The Rocks installer is really quite simple. Enter “build” at the welcome screen. Soon you will be at the configuration screen. There you will choose the “CD/DVD Based Rolls” selection where you can pick from your rolls and such. I chose everything except the Sun specific stuff (descriptions on which Rolls do what are in the download section). Since I was using RHEL instead of CentOS on the jumbo dvd, I had to push that “CD/DVD” button once per cd/dvd and select what I needed from each one.
Once the selections were made it asks you for information about the cluster. Only the FQDN and Cluster name are really necessary. After that you are given the chance to configure your public (lan) and private network settings, your root password, time zone and disk partitioning. My best advice here would be to go with default where possible although I did change my private network address settings and they worked perfectly. Letting the partitioner handle your disk partitioning is probably best too.

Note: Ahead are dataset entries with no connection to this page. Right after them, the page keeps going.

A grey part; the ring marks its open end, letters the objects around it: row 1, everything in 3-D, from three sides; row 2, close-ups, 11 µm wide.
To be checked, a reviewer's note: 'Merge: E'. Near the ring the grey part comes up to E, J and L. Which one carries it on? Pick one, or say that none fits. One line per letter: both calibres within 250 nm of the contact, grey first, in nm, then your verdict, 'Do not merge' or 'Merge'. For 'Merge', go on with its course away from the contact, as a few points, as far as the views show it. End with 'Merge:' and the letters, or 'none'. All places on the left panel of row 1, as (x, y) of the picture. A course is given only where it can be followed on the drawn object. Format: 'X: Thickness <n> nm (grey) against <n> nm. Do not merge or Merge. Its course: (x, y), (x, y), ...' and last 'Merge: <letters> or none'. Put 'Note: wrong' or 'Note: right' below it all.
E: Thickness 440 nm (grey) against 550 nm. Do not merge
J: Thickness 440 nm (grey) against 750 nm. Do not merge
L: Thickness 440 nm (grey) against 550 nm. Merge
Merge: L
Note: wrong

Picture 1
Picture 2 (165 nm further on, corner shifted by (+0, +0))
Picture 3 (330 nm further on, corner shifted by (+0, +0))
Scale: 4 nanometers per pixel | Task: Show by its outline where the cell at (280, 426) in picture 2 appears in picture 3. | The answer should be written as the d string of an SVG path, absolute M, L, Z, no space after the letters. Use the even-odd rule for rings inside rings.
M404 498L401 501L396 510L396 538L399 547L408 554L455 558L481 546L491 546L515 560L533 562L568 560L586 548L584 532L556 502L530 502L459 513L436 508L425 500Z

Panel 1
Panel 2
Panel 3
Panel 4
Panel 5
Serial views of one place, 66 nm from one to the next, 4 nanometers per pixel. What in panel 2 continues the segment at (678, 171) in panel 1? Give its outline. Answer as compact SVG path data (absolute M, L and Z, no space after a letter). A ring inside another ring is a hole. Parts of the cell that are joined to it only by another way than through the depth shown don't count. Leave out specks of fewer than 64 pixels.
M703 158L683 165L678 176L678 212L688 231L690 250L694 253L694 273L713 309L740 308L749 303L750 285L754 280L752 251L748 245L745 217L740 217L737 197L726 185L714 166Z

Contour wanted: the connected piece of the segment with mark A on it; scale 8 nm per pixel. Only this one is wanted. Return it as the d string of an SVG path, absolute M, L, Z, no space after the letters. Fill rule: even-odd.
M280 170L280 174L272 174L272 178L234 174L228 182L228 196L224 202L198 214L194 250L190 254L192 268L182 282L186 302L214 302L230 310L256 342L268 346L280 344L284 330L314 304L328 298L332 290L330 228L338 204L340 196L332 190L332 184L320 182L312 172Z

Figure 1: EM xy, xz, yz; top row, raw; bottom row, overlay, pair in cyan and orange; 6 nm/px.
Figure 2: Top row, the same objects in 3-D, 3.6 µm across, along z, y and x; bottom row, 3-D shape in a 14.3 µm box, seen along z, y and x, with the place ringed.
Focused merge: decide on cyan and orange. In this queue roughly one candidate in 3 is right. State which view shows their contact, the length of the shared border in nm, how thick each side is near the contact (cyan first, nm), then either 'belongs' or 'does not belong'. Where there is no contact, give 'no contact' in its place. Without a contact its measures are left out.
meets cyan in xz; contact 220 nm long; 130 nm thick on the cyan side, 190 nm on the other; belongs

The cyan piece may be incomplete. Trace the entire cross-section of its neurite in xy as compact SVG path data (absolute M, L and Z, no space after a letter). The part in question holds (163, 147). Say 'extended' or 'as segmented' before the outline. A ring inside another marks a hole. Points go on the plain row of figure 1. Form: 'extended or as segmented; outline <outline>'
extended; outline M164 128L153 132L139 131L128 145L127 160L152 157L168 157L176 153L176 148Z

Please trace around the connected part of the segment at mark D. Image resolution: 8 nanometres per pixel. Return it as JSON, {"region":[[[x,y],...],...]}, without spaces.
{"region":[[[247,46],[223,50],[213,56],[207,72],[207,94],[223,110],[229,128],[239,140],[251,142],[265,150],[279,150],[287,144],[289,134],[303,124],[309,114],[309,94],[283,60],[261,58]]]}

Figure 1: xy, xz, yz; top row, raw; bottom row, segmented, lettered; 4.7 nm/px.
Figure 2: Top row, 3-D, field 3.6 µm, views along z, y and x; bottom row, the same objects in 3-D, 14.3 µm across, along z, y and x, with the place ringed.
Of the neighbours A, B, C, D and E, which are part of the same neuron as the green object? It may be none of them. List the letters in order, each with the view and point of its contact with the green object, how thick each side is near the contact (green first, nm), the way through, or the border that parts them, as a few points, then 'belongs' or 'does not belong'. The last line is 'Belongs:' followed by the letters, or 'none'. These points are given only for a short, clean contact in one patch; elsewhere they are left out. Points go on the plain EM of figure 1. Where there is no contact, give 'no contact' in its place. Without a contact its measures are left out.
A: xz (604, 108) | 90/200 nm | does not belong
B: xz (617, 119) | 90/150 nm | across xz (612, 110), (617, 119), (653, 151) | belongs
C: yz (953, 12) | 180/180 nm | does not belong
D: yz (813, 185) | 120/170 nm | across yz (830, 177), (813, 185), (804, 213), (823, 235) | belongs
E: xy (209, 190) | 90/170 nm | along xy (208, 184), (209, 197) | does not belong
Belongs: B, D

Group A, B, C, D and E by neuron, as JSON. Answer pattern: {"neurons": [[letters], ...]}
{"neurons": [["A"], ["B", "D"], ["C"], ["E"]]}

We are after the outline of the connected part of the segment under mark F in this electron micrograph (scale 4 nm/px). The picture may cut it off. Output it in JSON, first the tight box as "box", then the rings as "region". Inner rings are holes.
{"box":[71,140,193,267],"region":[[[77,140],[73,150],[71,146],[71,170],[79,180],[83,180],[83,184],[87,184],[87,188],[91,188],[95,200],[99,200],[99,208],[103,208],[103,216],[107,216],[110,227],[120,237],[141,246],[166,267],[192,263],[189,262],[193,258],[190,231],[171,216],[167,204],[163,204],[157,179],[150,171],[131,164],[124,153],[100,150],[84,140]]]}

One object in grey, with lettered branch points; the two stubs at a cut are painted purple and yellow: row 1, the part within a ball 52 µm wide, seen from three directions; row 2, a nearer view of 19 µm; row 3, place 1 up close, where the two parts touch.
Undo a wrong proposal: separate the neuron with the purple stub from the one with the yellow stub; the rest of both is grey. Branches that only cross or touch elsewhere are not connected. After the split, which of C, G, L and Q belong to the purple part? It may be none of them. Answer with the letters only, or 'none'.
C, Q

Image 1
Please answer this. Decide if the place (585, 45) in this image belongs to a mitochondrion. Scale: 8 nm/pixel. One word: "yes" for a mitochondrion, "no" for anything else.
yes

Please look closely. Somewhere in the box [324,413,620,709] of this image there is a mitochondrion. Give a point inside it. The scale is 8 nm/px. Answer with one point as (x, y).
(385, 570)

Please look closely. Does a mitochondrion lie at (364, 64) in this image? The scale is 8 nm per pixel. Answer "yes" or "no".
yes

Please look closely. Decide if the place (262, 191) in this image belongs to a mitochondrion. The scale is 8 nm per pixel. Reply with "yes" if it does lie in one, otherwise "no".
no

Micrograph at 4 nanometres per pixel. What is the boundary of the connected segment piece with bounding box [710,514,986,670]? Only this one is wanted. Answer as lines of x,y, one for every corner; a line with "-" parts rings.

A quick note about disk space: If you are going to have a lot of disk space anywhere, it’s best on the head node as that space will be put in a partition that will be shared between compute nodes. Also, each node should have at least 30gb of hdd space to get the install done correctly. I tried with 16gb on one compute node and the install failed!
After all that (which really is not much at all), you just sit back and wait for your install to complete. After completion the install docs tell you to wait a few minutes for all the post install configs (behind the scenes I guess) to finish up before logging in.
Once you are at that point and logged into your head node, it is absolutely trivial to get a compute node running. First, from the command line on your head node, run “insert-ethers” and select “Compute”. Then, power on your compute node (do one at a time) and make sure it’s set to network boot (PXE). You will see the mac address and compute node name pop up on your insert-ethers screen and shortly thereafter your node will install itself from the head node, reboot and you’ll be rockin’ and rollin’!
Once your nodes are going, you can get to that shared drive space on /state/partition1. You can run commands on the hosts by doing “rocks run host uptime”, which would give you an uptime on all the hosts in the cluster. “rocks help” will help you out with more commands. You can ssh into any one of the nodes by simply doing “ssh compute-0-1″ or whichever node you want.
Now the only problem I have encountered so far is I had an issue with a compute node that didn’t want to install correctly (probably because I was impatient). I tried reinstalling it and it and somehow got a new nodename from insert-ethers. In order to delete my bad info in the node database that insert-ethers maintains I needed to do a “rocks remove host compute-0-1″ and then “rocks sync config” before I was able to make a new compute-0-1 node.
So now you and I have a functional cluster. What do you do with it? Well, you can do anything on there that requires the horsepower of multiple computers. Some things come to mind like graphics rendering and there are programs and instructions on the web on how to do those. I ran folding at home on mine. With a simple shell script I was able to setup and start folding at home on all my nodes. You could probably do most anything the same way. If any of you find something fantastic you like to run on your cluster, be sure to pass it along and let us know!